TASK TO COMPLETE: Beginning with the first line and ending with the one containing "legume: present [724,1170,929,1344]", copy the lines of the listing below exactly; omit everything else.

EXTRACTED DATA:
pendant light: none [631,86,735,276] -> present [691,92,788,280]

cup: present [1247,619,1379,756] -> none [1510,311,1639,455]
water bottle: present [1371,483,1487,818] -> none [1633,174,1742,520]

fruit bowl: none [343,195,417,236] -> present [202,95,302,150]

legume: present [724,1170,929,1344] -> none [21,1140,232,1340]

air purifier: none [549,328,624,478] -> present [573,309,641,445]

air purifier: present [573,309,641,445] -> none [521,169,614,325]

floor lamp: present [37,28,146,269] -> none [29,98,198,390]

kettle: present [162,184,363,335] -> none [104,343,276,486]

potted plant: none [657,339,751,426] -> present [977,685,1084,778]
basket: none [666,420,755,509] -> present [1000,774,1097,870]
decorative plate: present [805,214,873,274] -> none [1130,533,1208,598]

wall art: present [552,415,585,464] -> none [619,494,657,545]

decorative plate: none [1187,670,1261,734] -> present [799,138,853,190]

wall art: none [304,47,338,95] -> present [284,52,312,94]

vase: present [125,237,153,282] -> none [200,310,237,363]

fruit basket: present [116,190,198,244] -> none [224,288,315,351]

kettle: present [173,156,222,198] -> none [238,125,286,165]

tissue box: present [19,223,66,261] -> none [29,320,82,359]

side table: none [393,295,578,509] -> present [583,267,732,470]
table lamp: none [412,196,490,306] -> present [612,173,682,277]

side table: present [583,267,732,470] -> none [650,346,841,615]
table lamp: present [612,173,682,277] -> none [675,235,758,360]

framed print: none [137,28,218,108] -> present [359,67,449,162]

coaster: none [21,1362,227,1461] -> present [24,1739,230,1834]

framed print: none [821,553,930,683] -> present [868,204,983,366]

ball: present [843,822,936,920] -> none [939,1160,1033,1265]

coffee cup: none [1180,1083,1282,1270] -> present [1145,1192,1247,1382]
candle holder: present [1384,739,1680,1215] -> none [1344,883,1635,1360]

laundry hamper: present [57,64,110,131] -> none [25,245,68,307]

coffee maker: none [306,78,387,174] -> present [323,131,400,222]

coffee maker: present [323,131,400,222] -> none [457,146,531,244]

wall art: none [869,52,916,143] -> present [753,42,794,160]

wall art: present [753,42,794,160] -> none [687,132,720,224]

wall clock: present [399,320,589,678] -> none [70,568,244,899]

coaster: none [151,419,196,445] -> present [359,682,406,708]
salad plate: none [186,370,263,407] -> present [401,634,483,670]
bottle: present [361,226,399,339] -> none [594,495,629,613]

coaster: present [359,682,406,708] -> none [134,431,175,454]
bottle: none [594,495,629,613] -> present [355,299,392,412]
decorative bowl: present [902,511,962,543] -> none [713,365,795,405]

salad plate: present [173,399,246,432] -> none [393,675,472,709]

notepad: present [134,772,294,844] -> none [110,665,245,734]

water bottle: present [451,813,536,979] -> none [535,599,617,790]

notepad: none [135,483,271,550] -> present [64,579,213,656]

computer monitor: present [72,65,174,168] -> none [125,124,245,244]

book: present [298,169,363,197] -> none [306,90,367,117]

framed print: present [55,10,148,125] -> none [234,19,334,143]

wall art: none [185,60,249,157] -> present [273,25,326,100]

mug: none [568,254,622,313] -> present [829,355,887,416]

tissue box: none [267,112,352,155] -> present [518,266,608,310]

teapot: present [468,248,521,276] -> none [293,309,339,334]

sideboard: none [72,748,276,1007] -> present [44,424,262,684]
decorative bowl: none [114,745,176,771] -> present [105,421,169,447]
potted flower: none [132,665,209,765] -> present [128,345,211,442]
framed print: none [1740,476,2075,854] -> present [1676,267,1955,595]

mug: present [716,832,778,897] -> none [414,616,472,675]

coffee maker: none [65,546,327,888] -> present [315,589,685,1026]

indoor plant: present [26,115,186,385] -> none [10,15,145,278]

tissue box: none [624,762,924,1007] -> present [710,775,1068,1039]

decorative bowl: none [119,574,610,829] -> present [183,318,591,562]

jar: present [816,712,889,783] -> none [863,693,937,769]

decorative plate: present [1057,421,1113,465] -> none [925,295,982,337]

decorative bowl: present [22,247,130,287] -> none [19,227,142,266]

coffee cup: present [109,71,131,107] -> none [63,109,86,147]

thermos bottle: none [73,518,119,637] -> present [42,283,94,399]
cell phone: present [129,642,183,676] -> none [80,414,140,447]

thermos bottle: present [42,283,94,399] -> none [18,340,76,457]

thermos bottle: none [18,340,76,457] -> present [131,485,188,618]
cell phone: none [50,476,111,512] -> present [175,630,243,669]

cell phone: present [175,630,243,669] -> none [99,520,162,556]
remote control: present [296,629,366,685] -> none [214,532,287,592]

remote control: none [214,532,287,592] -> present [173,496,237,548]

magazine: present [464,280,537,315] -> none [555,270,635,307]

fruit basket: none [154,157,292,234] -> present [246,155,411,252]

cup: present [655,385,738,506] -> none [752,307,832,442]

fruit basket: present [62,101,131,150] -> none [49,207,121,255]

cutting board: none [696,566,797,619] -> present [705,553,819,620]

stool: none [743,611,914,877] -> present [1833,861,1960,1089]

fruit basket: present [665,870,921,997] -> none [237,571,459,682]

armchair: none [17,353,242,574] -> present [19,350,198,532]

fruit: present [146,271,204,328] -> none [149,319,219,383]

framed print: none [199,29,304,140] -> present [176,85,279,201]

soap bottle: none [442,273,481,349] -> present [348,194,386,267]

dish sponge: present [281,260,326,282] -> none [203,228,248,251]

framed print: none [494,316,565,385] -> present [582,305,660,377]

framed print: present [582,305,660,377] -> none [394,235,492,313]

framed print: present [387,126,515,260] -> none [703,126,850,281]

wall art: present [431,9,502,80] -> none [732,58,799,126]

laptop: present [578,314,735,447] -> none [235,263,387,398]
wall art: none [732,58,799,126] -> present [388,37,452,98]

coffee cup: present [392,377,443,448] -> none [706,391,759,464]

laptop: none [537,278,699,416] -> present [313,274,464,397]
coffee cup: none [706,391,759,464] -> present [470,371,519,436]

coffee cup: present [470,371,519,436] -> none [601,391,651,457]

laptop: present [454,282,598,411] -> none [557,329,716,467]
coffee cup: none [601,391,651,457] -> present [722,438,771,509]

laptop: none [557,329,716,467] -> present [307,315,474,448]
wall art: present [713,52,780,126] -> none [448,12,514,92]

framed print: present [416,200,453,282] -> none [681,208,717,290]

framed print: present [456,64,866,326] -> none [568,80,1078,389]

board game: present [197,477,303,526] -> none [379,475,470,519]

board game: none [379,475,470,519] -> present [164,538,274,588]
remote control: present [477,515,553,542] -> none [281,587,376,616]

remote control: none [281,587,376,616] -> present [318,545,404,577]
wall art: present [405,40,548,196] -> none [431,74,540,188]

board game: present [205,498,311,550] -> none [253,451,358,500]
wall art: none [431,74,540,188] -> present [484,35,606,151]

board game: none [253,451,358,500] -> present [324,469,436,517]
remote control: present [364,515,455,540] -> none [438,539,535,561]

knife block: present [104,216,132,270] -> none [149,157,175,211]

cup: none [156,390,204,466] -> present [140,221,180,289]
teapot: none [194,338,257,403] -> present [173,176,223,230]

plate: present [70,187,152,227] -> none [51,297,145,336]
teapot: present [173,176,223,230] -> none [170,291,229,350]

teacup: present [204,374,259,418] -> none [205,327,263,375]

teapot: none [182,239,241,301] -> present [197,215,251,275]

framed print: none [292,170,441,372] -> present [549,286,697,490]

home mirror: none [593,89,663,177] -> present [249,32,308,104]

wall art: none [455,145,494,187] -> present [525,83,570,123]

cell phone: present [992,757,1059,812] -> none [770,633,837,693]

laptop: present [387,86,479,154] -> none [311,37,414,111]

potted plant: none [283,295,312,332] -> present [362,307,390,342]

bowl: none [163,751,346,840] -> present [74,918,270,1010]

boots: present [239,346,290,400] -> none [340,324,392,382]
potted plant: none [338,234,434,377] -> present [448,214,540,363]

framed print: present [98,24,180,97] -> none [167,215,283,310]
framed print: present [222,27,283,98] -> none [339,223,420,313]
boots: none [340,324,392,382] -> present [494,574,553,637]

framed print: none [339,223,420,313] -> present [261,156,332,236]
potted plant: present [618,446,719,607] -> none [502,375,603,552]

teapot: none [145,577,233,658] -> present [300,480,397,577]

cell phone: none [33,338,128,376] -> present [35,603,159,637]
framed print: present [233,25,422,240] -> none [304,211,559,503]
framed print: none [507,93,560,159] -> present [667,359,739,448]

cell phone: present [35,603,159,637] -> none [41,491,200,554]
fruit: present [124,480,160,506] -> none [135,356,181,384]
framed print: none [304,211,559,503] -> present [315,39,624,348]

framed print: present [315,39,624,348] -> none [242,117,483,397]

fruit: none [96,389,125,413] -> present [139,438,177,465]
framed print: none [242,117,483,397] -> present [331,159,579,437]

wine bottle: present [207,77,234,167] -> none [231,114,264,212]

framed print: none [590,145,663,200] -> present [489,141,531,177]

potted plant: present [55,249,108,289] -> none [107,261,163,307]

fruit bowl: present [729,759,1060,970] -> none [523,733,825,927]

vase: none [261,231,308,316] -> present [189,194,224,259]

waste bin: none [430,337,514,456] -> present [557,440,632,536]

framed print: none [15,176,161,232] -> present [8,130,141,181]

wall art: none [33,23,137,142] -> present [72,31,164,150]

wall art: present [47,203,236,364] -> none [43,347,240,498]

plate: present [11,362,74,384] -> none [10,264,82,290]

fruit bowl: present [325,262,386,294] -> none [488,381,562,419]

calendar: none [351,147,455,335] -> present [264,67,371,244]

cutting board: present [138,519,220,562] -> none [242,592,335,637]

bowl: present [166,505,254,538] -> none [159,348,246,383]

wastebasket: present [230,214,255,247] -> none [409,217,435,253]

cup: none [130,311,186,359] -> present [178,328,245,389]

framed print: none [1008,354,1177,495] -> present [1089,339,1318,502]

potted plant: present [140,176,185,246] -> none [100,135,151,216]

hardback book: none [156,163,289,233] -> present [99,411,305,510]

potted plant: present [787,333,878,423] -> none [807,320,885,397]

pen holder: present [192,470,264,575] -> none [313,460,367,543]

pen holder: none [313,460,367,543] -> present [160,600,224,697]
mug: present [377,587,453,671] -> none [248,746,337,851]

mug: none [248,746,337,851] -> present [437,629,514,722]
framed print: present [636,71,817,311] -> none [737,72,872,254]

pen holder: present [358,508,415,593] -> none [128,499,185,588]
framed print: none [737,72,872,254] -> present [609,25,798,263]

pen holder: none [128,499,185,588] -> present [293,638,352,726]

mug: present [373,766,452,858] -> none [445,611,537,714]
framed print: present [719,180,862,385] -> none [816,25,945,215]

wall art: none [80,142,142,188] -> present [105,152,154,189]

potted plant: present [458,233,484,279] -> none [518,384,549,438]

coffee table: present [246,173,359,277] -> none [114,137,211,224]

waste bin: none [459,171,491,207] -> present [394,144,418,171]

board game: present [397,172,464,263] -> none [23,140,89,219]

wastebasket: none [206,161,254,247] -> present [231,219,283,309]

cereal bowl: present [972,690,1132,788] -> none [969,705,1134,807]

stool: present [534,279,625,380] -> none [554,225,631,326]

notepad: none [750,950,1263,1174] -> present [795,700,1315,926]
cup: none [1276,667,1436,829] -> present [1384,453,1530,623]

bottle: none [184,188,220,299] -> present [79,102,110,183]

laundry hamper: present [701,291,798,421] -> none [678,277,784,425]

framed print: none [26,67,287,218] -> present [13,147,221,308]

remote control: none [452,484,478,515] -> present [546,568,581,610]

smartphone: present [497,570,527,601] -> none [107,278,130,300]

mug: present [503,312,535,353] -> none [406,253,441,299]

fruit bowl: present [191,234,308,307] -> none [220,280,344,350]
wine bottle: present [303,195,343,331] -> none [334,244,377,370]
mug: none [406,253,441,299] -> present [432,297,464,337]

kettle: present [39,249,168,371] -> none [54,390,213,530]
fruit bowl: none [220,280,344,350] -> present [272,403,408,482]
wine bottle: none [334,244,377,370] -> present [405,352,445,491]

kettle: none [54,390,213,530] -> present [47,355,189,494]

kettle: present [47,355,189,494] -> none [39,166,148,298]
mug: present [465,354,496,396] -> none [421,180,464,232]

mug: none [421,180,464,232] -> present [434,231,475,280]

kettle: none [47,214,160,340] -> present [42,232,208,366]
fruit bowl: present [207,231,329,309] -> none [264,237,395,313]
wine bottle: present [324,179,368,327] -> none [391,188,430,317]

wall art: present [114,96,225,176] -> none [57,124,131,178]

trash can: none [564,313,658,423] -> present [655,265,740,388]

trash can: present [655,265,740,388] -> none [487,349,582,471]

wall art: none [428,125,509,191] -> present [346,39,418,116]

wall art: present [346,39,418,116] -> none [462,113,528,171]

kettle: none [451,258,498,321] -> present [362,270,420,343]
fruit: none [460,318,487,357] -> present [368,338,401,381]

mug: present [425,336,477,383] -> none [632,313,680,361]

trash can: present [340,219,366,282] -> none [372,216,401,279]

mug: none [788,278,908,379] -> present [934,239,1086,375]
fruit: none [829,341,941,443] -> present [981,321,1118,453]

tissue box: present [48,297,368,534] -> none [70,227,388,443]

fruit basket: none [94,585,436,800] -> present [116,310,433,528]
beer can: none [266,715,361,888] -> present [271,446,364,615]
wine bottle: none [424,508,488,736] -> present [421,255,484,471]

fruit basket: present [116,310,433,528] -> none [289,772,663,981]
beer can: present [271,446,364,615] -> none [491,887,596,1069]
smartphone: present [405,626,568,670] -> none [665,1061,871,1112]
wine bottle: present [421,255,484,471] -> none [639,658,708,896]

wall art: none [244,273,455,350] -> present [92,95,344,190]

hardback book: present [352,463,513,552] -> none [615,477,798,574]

RESPONSE TO THIS TASK:
pendant light: none [631,86,735,276] -> present [691,92,788,280]

cup: present [1247,619,1379,756] -> none [1510,311,1639,455]
water bottle: present [1371,483,1487,818] -> none [1633,174,1742,520]

fruit bowl: none [343,195,417,236] -> present [202,95,302,150]

legume: present [724,1170,929,1344] -> none [21,1140,232,1340]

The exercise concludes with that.